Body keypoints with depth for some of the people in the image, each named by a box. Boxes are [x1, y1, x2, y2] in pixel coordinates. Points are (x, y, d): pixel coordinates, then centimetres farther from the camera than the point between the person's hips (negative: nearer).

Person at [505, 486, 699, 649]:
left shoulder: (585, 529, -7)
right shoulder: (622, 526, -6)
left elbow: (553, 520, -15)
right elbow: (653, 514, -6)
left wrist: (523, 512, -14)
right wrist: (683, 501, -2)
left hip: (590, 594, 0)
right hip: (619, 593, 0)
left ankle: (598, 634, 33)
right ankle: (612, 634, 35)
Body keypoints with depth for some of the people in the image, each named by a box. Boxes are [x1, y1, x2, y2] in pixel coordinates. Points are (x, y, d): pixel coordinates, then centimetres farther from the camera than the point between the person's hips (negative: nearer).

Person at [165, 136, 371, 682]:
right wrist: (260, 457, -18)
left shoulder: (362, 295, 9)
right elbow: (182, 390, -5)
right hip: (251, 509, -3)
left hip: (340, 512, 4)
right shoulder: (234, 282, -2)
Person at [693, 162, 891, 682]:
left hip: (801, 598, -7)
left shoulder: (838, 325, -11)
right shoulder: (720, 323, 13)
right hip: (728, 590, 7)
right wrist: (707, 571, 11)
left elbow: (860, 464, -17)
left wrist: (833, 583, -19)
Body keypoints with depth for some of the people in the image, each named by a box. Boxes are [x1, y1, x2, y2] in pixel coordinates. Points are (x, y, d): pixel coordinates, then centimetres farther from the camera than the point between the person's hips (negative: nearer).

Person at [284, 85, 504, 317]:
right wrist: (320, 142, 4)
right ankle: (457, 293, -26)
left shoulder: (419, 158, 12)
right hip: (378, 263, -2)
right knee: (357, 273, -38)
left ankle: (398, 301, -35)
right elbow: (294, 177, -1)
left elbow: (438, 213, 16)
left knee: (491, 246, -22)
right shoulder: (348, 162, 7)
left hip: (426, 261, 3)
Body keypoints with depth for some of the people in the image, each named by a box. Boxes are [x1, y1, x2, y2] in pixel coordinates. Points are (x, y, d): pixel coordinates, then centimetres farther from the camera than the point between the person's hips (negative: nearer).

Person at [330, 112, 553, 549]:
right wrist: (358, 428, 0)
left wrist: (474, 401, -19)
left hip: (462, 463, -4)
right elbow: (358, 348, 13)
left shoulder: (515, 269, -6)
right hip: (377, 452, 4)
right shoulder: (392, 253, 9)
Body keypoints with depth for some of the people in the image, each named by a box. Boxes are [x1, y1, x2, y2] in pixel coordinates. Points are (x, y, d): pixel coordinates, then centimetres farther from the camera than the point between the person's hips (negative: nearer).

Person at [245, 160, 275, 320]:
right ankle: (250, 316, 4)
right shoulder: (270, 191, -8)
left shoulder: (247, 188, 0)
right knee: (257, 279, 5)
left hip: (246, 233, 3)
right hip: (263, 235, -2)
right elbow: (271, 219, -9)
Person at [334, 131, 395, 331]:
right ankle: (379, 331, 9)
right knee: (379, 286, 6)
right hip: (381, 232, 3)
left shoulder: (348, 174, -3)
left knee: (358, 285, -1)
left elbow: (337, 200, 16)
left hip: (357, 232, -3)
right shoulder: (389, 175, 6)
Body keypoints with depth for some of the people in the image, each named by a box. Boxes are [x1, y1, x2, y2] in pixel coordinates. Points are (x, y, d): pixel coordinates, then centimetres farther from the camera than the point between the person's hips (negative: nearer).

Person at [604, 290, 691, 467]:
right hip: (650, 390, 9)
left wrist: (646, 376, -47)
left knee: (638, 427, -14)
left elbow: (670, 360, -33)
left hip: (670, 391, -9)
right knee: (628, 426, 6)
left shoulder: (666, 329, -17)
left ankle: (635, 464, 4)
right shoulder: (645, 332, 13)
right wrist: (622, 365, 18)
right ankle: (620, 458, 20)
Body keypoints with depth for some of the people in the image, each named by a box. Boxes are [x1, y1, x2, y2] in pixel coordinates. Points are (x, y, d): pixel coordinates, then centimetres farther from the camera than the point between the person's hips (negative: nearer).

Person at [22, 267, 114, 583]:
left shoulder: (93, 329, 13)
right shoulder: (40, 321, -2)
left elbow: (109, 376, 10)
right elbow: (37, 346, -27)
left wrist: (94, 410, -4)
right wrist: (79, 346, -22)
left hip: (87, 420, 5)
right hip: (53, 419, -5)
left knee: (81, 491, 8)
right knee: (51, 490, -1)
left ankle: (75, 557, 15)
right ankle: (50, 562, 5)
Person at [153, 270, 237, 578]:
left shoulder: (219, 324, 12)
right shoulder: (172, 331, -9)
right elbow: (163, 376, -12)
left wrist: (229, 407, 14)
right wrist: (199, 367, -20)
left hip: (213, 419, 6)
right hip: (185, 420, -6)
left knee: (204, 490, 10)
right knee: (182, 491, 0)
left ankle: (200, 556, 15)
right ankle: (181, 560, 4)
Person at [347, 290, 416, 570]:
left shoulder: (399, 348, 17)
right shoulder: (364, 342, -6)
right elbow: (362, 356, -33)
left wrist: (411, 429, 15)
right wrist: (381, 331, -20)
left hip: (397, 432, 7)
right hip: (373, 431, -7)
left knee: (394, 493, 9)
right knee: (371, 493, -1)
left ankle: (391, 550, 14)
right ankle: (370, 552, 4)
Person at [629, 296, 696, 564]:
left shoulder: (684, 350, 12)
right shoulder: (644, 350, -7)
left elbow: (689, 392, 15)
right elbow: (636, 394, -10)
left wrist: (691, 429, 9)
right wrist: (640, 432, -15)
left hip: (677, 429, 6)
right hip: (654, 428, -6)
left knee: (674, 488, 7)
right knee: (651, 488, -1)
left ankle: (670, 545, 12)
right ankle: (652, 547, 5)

■ **To do**
Copy all of the records above line for line, without changing anything.

■ **Output for this task**
Body keypoints with depth for some of the people in the image, each named by a box. Boxes are [x1, y1, x2, y2] in pixel coordinates. Points are (x, y, d): pixel coordinates, then centimetres farther from the camera than the point between the person's hips (negative: nearer).

Person at [505, 486, 699, 649]:
left shoulder: (585, 529, -7)
right shoulder: (622, 526, -6)
left elbow: (553, 520, -15)
right elbow: (653, 514, -6)
left wrist: (523, 512, -14)
right wrist: (683, 501, -2)
left hip: (590, 594, 0)
right hip: (619, 593, 0)
left ankle: (598, 634, 33)
right ankle: (612, 634, 35)
Body keypoints with depth for some of the people in the image, each named by a box. Boxes are [x1, y1, x2, y2] in pixel coordinates. Points are (x, y, d): pixel coordinates, then centimetres farther from the camera than the point between the person's hips (negative: nearer).

Person at [165, 136, 371, 682]:
right wrist: (260, 457, -18)
left shoulder: (362, 295, 9)
right elbow: (182, 390, -5)
right hip: (251, 509, -3)
left hip: (340, 512, 4)
right shoulder: (234, 282, -2)
Person at [693, 162, 891, 682]:
left hip: (801, 598, -7)
left shoulder: (838, 325, -11)
right shoulder: (720, 323, 13)
right hip: (728, 590, 7)
right wrist: (707, 571, 11)
left elbow: (860, 464, -17)
left wrist: (833, 583, -19)
Body keypoints with depth for some of the people in the image, each named by a box. Boxes are [x1, y1, x2, y2] in pixel coordinates. Points are (x, y, d): pixel coordinates, then centimetres farther from the camera than the point between the person's hips (negative: nearer).

Person at [284, 85, 504, 317]:
right wrist: (320, 142, 4)
right ankle: (457, 293, -26)
left shoulder: (419, 158, 12)
right hip: (378, 263, -2)
right knee: (357, 273, -38)
left ankle: (398, 301, -35)
right elbow: (294, 177, -1)
left elbow: (438, 213, 16)
left knee: (491, 246, -22)
right shoulder: (348, 162, 7)
left hip: (426, 261, 3)
Body keypoints with depth for some of the people in the image, each named by a box. Boxes are [x1, y1, x2, y2] in pixel coordinates. Points are (x, y, d): pixel coordinates, then centimetres farther from the camera than the point between the person's hips (negative: nearer).

Person at [330, 112, 553, 549]:
right wrist: (358, 428, 0)
left wrist: (474, 401, -19)
left hip: (462, 463, -4)
right elbow: (358, 348, 13)
left shoulder: (515, 269, -6)
right hip: (377, 452, 4)
right shoulder: (392, 253, 9)
Body keypoints with depth for some of the people in the image, each named by a box. Boxes are [x1, y1, x2, y2] in pixel coordinates. Points are (x, y, d): pixel coordinates, then centimetres farther from the camera than the point between the person's hips (negative: nearer).

Person at [245, 160, 275, 320]:
right ankle: (250, 316, 4)
right shoulder: (270, 191, -8)
left shoulder: (247, 188, 0)
right knee: (257, 279, 5)
left hip: (246, 233, 3)
right hip: (263, 235, -2)
right elbow: (271, 219, -9)
Person at [334, 131, 395, 331]:
right ankle: (379, 331, 9)
right knee: (379, 286, 6)
right hip: (381, 232, 3)
left shoulder: (348, 174, -3)
left knee: (358, 285, -1)
left elbow: (337, 200, 16)
left hip: (357, 232, -3)
right shoulder: (389, 175, 6)
Body keypoints with depth for some of the people in the image, each named by a box. Boxes are [x1, y1, x2, y2] in pixel coordinates. Points are (x, y, d): pixel coordinates, then centimetres farther from the camera than the point between the person's hips (negative: nearer).

Person at [604, 290, 691, 467]:
right hip: (650, 390, 9)
left wrist: (646, 376, -47)
left knee: (638, 427, -14)
left elbow: (670, 360, -33)
left hip: (670, 391, -9)
right knee: (628, 426, 6)
left shoulder: (666, 329, -17)
left ankle: (635, 464, 4)
right shoulder: (645, 332, 13)
right wrist: (622, 365, 18)
right ankle: (620, 458, 20)
Body keypoints with depth for some of the people in the image, each named by a box. Boxes are [x1, y1, x2, y2] in pixel coordinates. Points are (x, y, d): pixel coordinates, then centimetres farther from the camera than the point between the person's hips (negative: nearer).

Person at [22, 267, 114, 583]:
left shoulder: (93, 329, 13)
right shoulder: (40, 321, -2)
left elbow: (109, 376, 10)
right elbow: (37, 346, -27)
left wrist: (94, 410, -4)
right wrist: (79, 346, -22)
left hip: (87, 420, 5)
right hip: (53, 419, -5)
left knee: (81, 491, 8)
right knee: (51, 490, -1)
left ankle: (75, 557, 15)
right ankle: (50, 562, 5)
Person at [153, 270, 237, 578]:
left shoulder: (219, 324, 12)
right shoulder: (172, 331, -9)
right elbow: (163, 376, -12)
left wrist: (229, 407, 14)
right wrist: (199, 367, -20)
left hip: (213, 419, 6)
right hip: (185, 420, -6)
left knee: (204, 490, 10)
right knee: (182, 491, 0)
left ankle: (200, 556, 15)
right ankle: (181, 560, 4)
Person at [347, 290, 416, 570]:
left shoulder: (399, 348, 17)
right shoulder: (364, 342, -6)
right elbow: (362, 356, -33)
left wrist: (411, 429, 15)
right wrist: (381, 331, -20)
left hip: (397, 432, 7)
right hip: (373, 431, -7)
left knee: (394, 493, 9)
right knee: (371, 493, -1)
left ankle: (391, 550, 14)
right ankle: (370, 552, 4)
Person at [629, 296, 696, 564]:
left shoulder: (684, 350, 12)
right shoulder: (644, 350, -7)
left elbow: (689, 392, 15)
right elbow: (636, 394, -10)
left wrist: (691, 429, 9)
right wrist: (640, 432, -15)
left hip: (677, 429, 6)
right hip: (654, 428, -6)
left knee: (674, 488, 7)
right knee: (651, 488, -1)
left ankle: (670, 545, 12)
right ankle: (652, 547, 5)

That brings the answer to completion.